ACTION ITEM A: In the KM-1 forum thread, where does b2rtch say the post should be moved?
ACTION ITEM B: Quote the KM-1 forum thread word for word, starting at "You know you're" and ending at "(Dec 30, 2011)".
ACTION ITEM C: Write what comes next in the KM-1 forum thread, picking up after its final post.

TEXT SECTION:

# KM-1



## b2rtch (Jan 20, 2010)

GeneBean, not to be unpleasant but this post should not be posted here, here is for reviews. Your post is not a review.
You probably could and should delete it and post it in coffee lounge.


----------



## lepelerin (Jan 13, 2012)

How can you give 5 stars to a product you have not tested yet. I need clarification on your supra natural power of assessment on something you have not tried. Give us a class!


----------



## RockyTopScott (Nov 16, 2008)

Got my popcorn, this outta be fun to watch.


----------



## CharlesA (Jun 24, 2013)

You know you're reading a quality tool review when the first sentence contains, "haven't had a chance to try it out." Then again, maybe Gene meant to post this to the forum and did this by mistake.


----------



## madts (Dec 30, 2011)

I think that GB is doing a lead up similar to JustJoe job on the potatoes. In a few days I'm sure we will get a detailed description of this product. just keep the popcorn warm Rocky.


----------



## JustJoe (Oct 26, 2012)

Leave me out of this please. I was the one who pointed out the last such "review" and I still get hate mail. 
Gene - I just want to say: Excellent Review! I will be buying a dozen of these as soon as my next retirement check hits the bank.


----------



## MarkDavisson (Apr 26, 2009)

If a tool received but still unused can make a guy feel as good as this one makes Gene feel, I think I'll probably get me one.


----------



## ward63 (Dec 12, 2009)

I have to agree with b2rtch, lepelerin, CharlesA & JustJoe!!! 
It ain't a review until you use it!!!


----------



## redryder (Nov 28, 2009)

I think Gene has been down this road before with his project post….....................

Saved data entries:
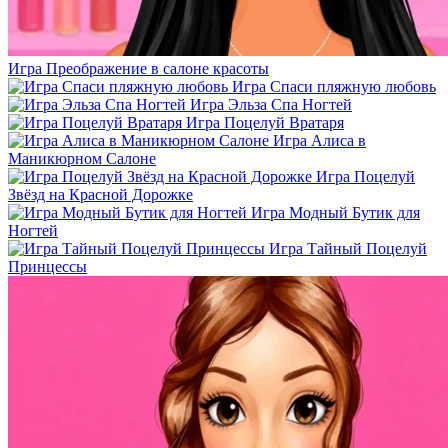
Игра Преображение в салоне красоты
Игра Спаси пляжную любовь
Игра Эльза Спа Ногтей
Игра Поцелуй Вратаря
Игра Алиса в
Маникюрном Салоне
Игра Поцелуй
Звёзд на Красной Дорожке
Игра Модный Бутик для
Ногтей
Игра Тайный Поцелуй
Принцессы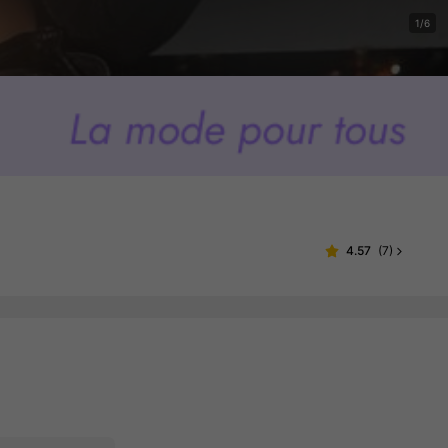
1/6
4.57
(
7
)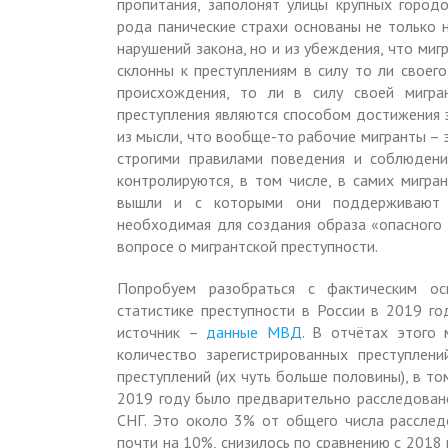
пропитания, заполонят улицы крупных городо
рода панические страхи основаны не только 
нарушений закона, но и из убеждения, что миг
склонны к преступлениям в силу то ли своего
происхождения, то ли в силу своей мигра
преступления являются способом достижения э
из мысли, что вообще-то рабочие мигранты – 
строгими правилами поведения и соблюдени
контролируются, в том числе, в самих мигра
вышли и с которыми они поддерживают те
необходимая для создания образа «опасного ч
вопросе о мигрантской преступности.
Попробуем разобраться с фактическим ос
статистике преступности в России в 2019 го
источник –
данные МВД
. В отчётах этого
количество зарегистрированных преступлен
преступлений (их чуть больше половины), в т
2019 году было предварительно расследовано
СНГ. Это около 3% от общего числа расслед
почти на 10%, снизилось по сравнению с 2018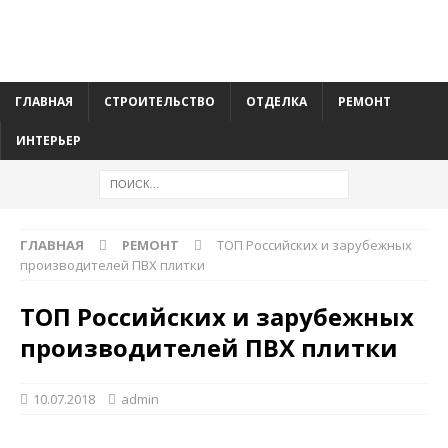
ГЛАВНАЯ
СТРОИТЕЛЬСТВО
ОТДЕЛКА
РЕМОНТ
ИНТЕРЬЕР
ГЛАВНАЯ
РЕМОНТ
ТОП Российских и зарубежных
производителей ПВХ плитки
ТОП Российских и зарубежных
производителей ПВХ плитки
10.07.2018
admin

EXPECTED OUTPUT A: To the coffee lounge.

EXPECTED OUTPUT B:
You know you're reading a quality tool review when the first sentence contains, "haven't had a chance to try it out." Then again, maybe Gene meant to post this to the forum and did this by mistake.


----------



## madts (Dec 30, 2011)

EXPECTED OUTPUT C:
----------



## lj61673 (Oct 31, 2011)

*"If a tool received but still unused can make a guy feel as good as this one makes Gene feel, I think I'll probably get me one."*

You might want to rethink this. They don't sell them in Harbor Freight.


----------



## MarkDavisson (Apr 26, 2009)

Thanks for the suggestion, lj61673! But if the KM-1 provides me with more than it costs me, it represents value - no matter how high or low the price. I don't price shop, I value shop.


----------



## ic3ss (Oct 19, 2010)

Hey Gene, aren't you glad you posted here?


----------



## BinghamtonEd (Nov 30, 2011)

I received my Twinland brad point bits in the mail last week, but threw out my back so I haven't been able to use them yet. I give them 5 stars and two very enthusiastic thumbs up.


----------



## DJPeck (May 16, 2012)

I am very interested in KM1. It's 1 degree here and this product circulates a lot of hot air.


----------



## ic3ss (Oct 19, 2010)

I bought a KM-1 a couple of years ago, it's worked quite well for me. It can be a real time saver.


----------



## bowedcurly (Aug 31, 2013)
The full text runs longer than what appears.